++++ Information supplied ++++

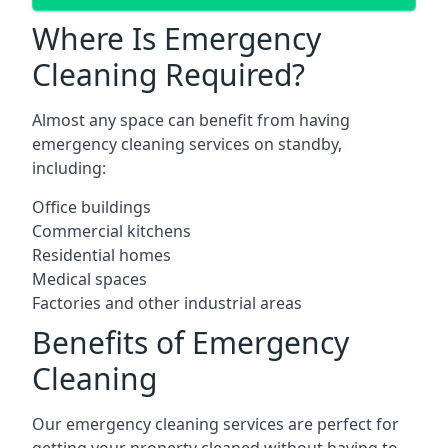
Where Is Emergency
Cleaning Required?
Almost any space can benefit from having
emergency cleaning services on standby,
including:
Office buildings
Commercial kitchens
Residential homes
Medical spaces
Factories and other industrial areas
Benefits of Emergency
Cleaning
Our emergency cleaning services are perfect for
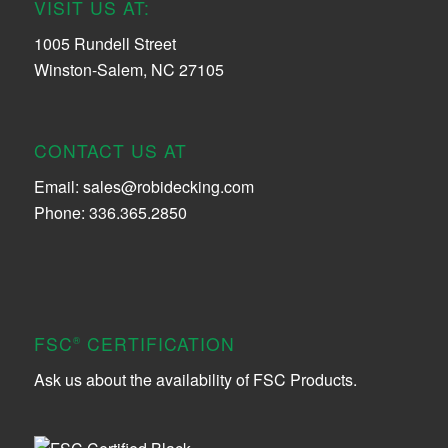
VISIT US AT:
1005 Rundell Street
Winston-Salem, NC 27105
CONTACT US AT
Email:
sales@robidecking.com
Phone: 336.365.2850
FSC
CERTIFICATION
®
Ask us about the availability of FSC Products.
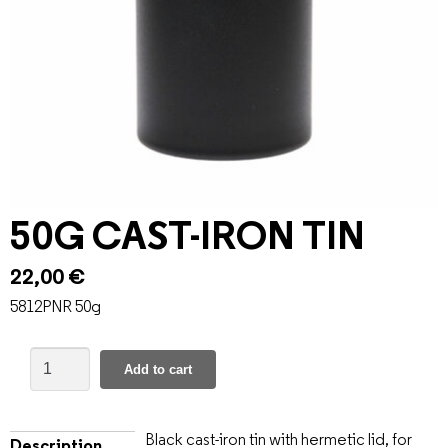
50G CAST-IRON TIN
22,00
€
5812PNR 50g
Add to cart
Black cast-iron tin with hermetic lid, for
Description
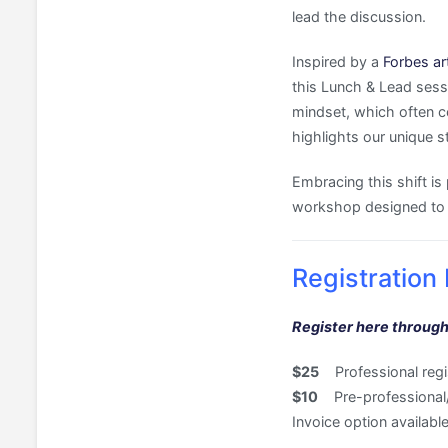
lead the discussion.
Inspired by a
Forbes art
this Lunch & Lead sessi
mindset, which often c
highlights our unique s
Embracing this shift is 
workshop designed to h
Registration 
Register here through
$25
Professional regis
$10
Pre-professional/G
Invoice option availa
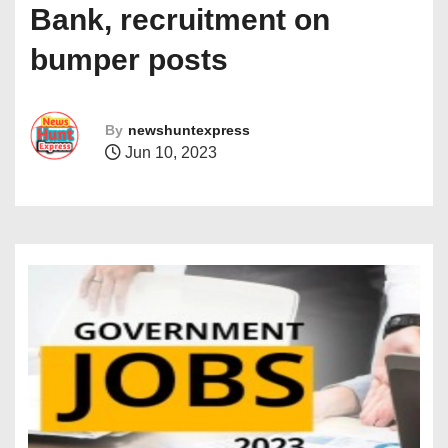
Bank, recruitment on
bumper posts
By
newshuntexpress
Jun 10, 2023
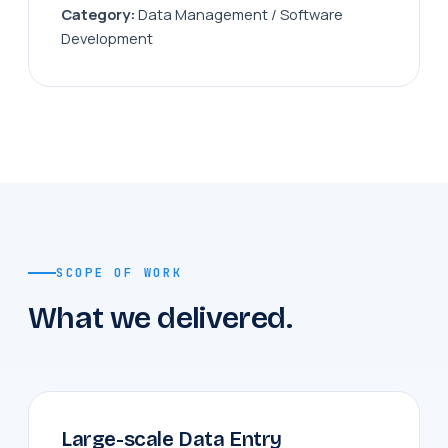
Category:
Data Management / Software
Development
SCOPE OF WORK
What we delivered.
Large-scale Data Entry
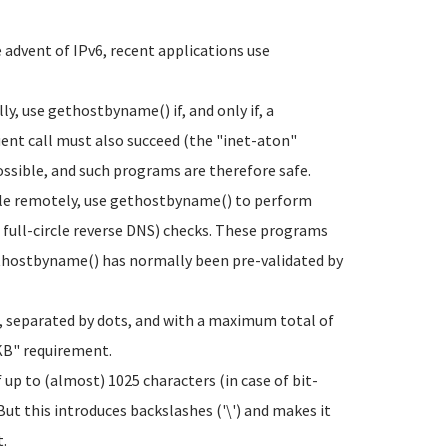
advent of IPv6, recent applications use
y, use gethostbyname() if, and only if, a
uent call must also succeed (the "inet-aton"
ossible, and such programs are therefore safe.
ble remotely, use gethostbyname() to perform
full-circle reverse DNS) checks. These programs
thostbyname() has normally been pre-validated by
ts, separated by dots, and with a maximum total of
-KB" requirement.
up to (almost) 1025 characters (in case of bit-
But this introduces backslashes ('\') and makes it
t.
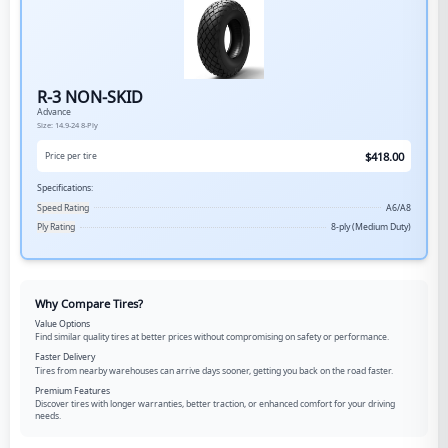
R-3 NON-SKID
Advance
Size:
14.9-24
8-Ply
$
418.00
Price per tire
Specifications:
Speed Rating
A6/A8
Ply Rating
8-ply (Medium Duty)
Why Compare Tires?
Value Options
Find similar quality tires at better prices without compromising on safety or performance.
Faster Delivery
Tires from nearby warehouses can arrive days sooner, getting you back on the road faster.
Premium Features
Discover tires with longer warranties, better traction, or enhanced comfort for your driving
needs.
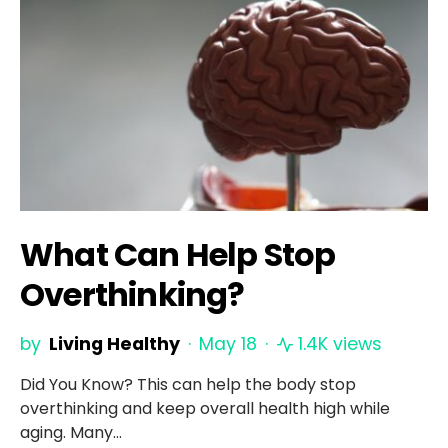
What Can Help Stop
Overthinking?
by
Living Healthy
May 18
1.4K views
Did You Know? This can help the body stop
overthinking and keep overall health high while
aging. Many…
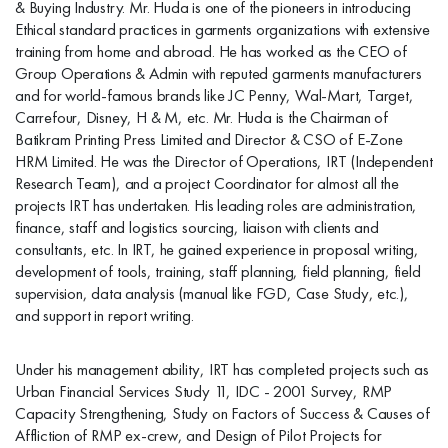
& Buying Industry. Mr. Huda is one of the pioneers in introducing
Ethical standard practices in garments organizations with extensive
training from home and abroad. He has worked as the CEO of
Group Operations & Admin with reputed garments manufacturers
and for world-famous brands like JC Penny, Wal-Mart, Target,
Carrefour, Disney, H & M, etc. Mr. Huda is the Chairman of
Batikram Printing Press Limited and Director & CSO of E-Zone
HRM Limited. He was the Director of Operations, IRT (Independent
Research Team), and a project Coordinator for almost all the
projects IRT has undertaken. His leading roles are administration,
finance, staff and logistics sourcing, liaison with clients and
consultants, etc. In IRT, he gained experience in proposal writing,
development of tools, training, staff planning, field planning, field
supervision, data analysis (manual like FGD, Case Study, etc.),
and support in report writing.
Under his management ability, IRT has completed projects such as
Urban Financial Services Study 11, IDC - 2001 Survey, RMP
Capacity Strengthening, Study on Factors of Success & Causes of
Affliction of RMP ex-crew, and Design of Pilot Projects for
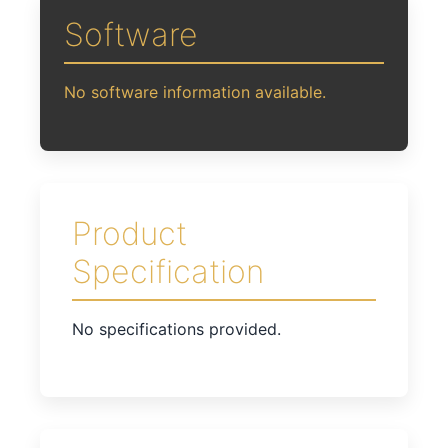
Software
No software information available.
Product
Specification
No specifications provided.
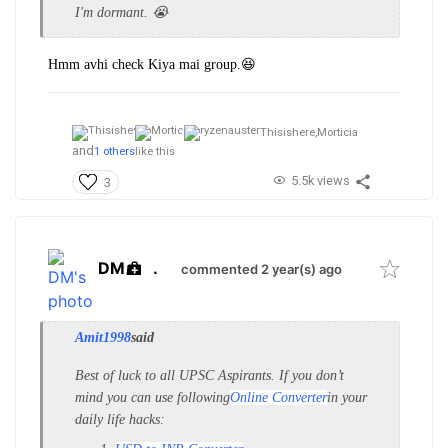
I'm dormant. 😭
Hmm avhi check Kiya mai group.😆
Thisishere,
Morticia
and
1 others
like this
5.5k views
3
DM
.
commented 2 year(s) ago
Amit1998
said
Best of luck to all UPSC Aspirants. If you don’t
mind you can use following
Online Converter
in your
daily life hacks:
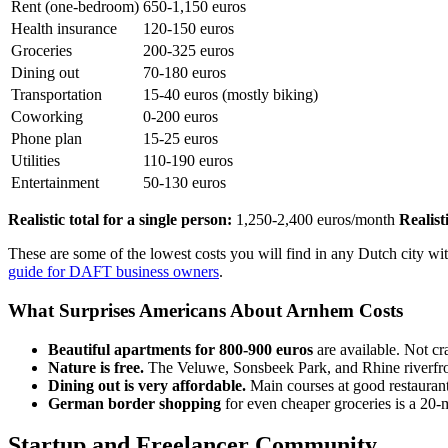
Rent (one-bedroom)
650-1,150 euros
Health insurance
120-150 euros
Groceries
200-325 euros
Dining out
70-180 euros
Transportation
15-40 euros (mostly biking)
Coworking
0-200 euros
Phone plan
15-25 euros
Utilities
110-190 euros
Entertainment
50-130 euros
Realistic total for a single person:
1,250-2,400 euros/month
Realist
These are some of the lowest costs you will find in any Dutch city 
guide for DAFT business owners
.
What Surprises Americans About Arnhem Costs
Beautiful apartments for 800-900 euros
are available. Not c
Nature is free.
The Veluwe, Sonsbeek Park, and Rhine riverfron
Dining out is very affordable.
Main courses at good restaurant
German border shopping
for even cheaper groceries is a 20-
Startup and Freelancer Community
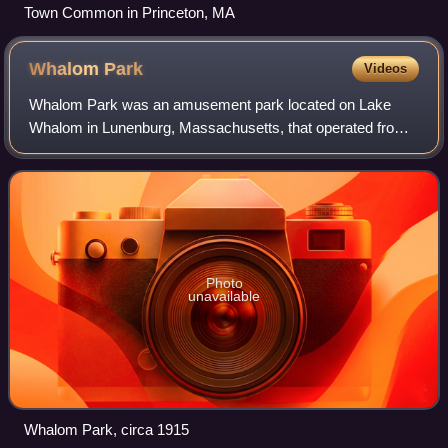
Town Common in Princeton, MA
Whalom
Park
Videos
Whalom Park was an amusement park located on Lake
Whalom in Lunenburg, Massachusetts, that operated from
1893 to 2000. The site was redeveloped into a 240-unit
apartment complex.
Photo
unavailable
Whalom Park, circa 1915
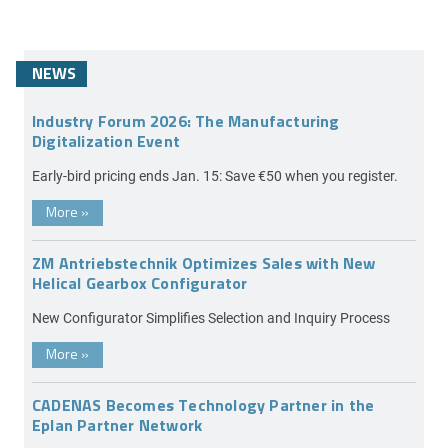
NEWS
Industry Forum 2026: The Manufacturing
Digitalization Event
Early-bird pricing ends Jan. 15: Save €50 when you register.
More
»
ZM Antriebstechnik Optimizes Sales with New
Helical Gearbox Configurator
New Configurator Simplifies Selection and Inquiry Process
More
»
CADENAS Becomes Technology Partner in the
Eplan Partner Network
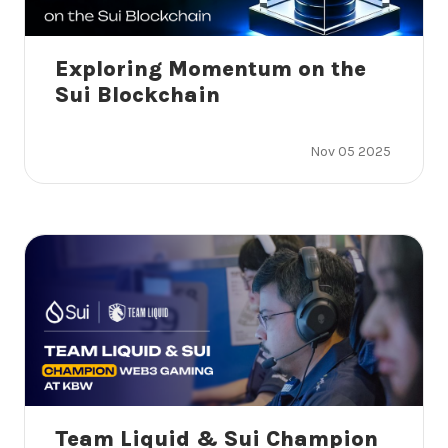
Exploring Momentum on the
Sui Blockchain
Nov 05 2025
Team Liquid & Sui Champion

++++

Retype the records exactly, but skip the pictures.

Where Is Emergency
Cleaning Required?
Almost any space can benefit from having
emergency cleaning services on standby,
including:
Office buildings
Commercial kitchens
Residential homes
Medical spaces
Factories and other industrial areas
Benefits of Emergency
Cleaning
Our emergency cleaning services are perfect for
VISIT US AT:
1005 Rundell Street
Winston-Salem, NC 27105
CONTACT US AT
Email:
sales@robidecking.com
Phone: 336.365.2850
FSC
CERTIFICATION
®
Ask us about the availability of FSC Products.
50G CAST-IRON TIN
22,00
€
5812PNR 50g
Add to cart
Black cast-iron tin with hermetic lid, for
Description
lead the discussion.
Inspired by a
Forbes art
this Lunch & Lead sessi
mindset, which often c
highlights our unique s
Embracing this shift is 
workshop designed to h
Registration 
Register here through
$25
Professional regis
$10
Pre-professional/G
Invoice option availa
Bank, recruitment on
bumper posts
By
newshuntexpress
Jun 10, 2023
Category:
Data Management / Software
Development
SCOPE OF WORK
What we delivered.
Large-scale Data Entry
advent of IPv6, recent applications use
y, use gethostbyname() if, and only if, a
uent call must also succeed (the "inet-aton"
ossible, and such programs are therefore safe.
ble remotely, use gethostbyname() to perform
full-circle reverse DNS) checks. These programs
thostbyname() has normally been pre-validated by
ts, separated by dots, and with a maximum total of
-KB" requirement.
up to (almost) 1025 characters (in case of bit-
But this introduces backslashes ('\') and makes it
t.
R-3 NON-SKID
Advance
Size:
14.9-24
8-Ply
$
418.00
Price per tire
Specifications:
Speed Rating
A6/A8
Ply Rating
8-ply (Medium Duty)
Why Compare Tires?
Value Options
Find similar quality tires at better prices without compromising on safety or performance.
Faster Delivery
Tires from nearby warehouses can arrive days sooner, getting you back on the road faster.
Premium Features
Discover tires with longer warranties, better traction, or enhanced comfort for your driving
needs.
What Can Help Stop
Overthinking?
by
Living Healthy
May 18
1.4K views
Did You Know? This can help the body stop
overthinking and keep overall health high while
aging. Many…
& Buying Industry. Mr. Huda is one of the pioneers in introducing
Ethical standard practices in garments organizations with extensive
training from home and abroad. He has worked as the CEO of
Group Operations & Admin with reputed garments manufacturers
and for world-famous brands like JC Penny, Wal-Mart, Target,
Carrefour, Disney, H & M, etc. Mr. Huda is the Chairman of
Batikram Printing Press Limited and Director & CSO of E-Zone
HRM Limited. He was the Director of Operations, IRT (Independent
Research Team), and a project Coordinator for almost all the
projects IRT has undertaken. His leading roles are administration,
finance, staff and logistics sourcing, liaison with clients and
consultants, etc. In IRT, he gained experience in proposal writing,
development of tools, training, staff planning, field planning, field
supervision, data analysis (manual like FGD, Case Study, etc.),
and support in report writing.
Under his management ability, IRT has completed projects such as
Urban Financial Services Study 11, IDC - 2001 Survey, RMP
Capacity Strengthening, Study on Factors of Success & Causes of
Affliction of RMP ex-crew, and Design of Pilot Projects for
Software
No software information available.
Product
Specification
No specifications provided.
I'm dormant. 😭
Hmm avhi check Kiya mai group.😆
Thisishere,
Morticia
and
1 others
like this
5.5k views
3
DM
.
commented 2 year(s) ago
Amit1998
said
Best of luck to all UPSC Aspirants. If you don’t
mind you can use following
Online Converter
in your
daily life hacks:
Rent (one-bedroom)
650-1,150 euros
Health insurance
120-150 euros
Groceries
200-325 euros
Dining out
70-180 euros
Transportation
15-40 euros (mostly biking)
Coworking
0-200 euros
Phone plan
15-25 euros
Utilities
110-190 euros
Entertainment
50-130 euros
Realistic total for a single person:
1,250-2,400 euros/month
Realist
These are some of the lowest costs you will find in any Dutch city 
guide for DAFT business owners
.
What Surprises Americans About Arnhem Costs
Beautiful apartments for 800-900 euros
are available. Not c
Nature is free.
The Veluwe, Sonsbeek Park, and Rhine riverfron
Dining out is very affordable.
Main courses at good restaurant
German border shopping
for even cheaper groceries is a 20-
Startup and Freelancer Community
Town Common in Princeton, MA
Whalom
Park
Videos
Whalom Park was an amusement park located on Lake
Whalom in Lunenburg, Massachusetts, that operated from
1893 to 2000. The site was redeveloped into a 240-unit
apartment complex.
Photo
unavailable
Whalom Park, circa 1915
NEWS
Industry Forum 2026: The Manufacturing
Digitalization Event
Early-bird pricing ends Jan. 15: Save €50 when you register.
More
»
ZM Antriebstechnik Optimizes Sales with New
Helical Gearbox Configurator
New Configurator Simplifies Selection and Inquiry Process
More
»
CADENAS Becomes Technology Partner in the
Eplan Partner Network
Exploring Momentum on the
Sui Blockchain
Nov 05 2025
Team Liquid & Sui Champion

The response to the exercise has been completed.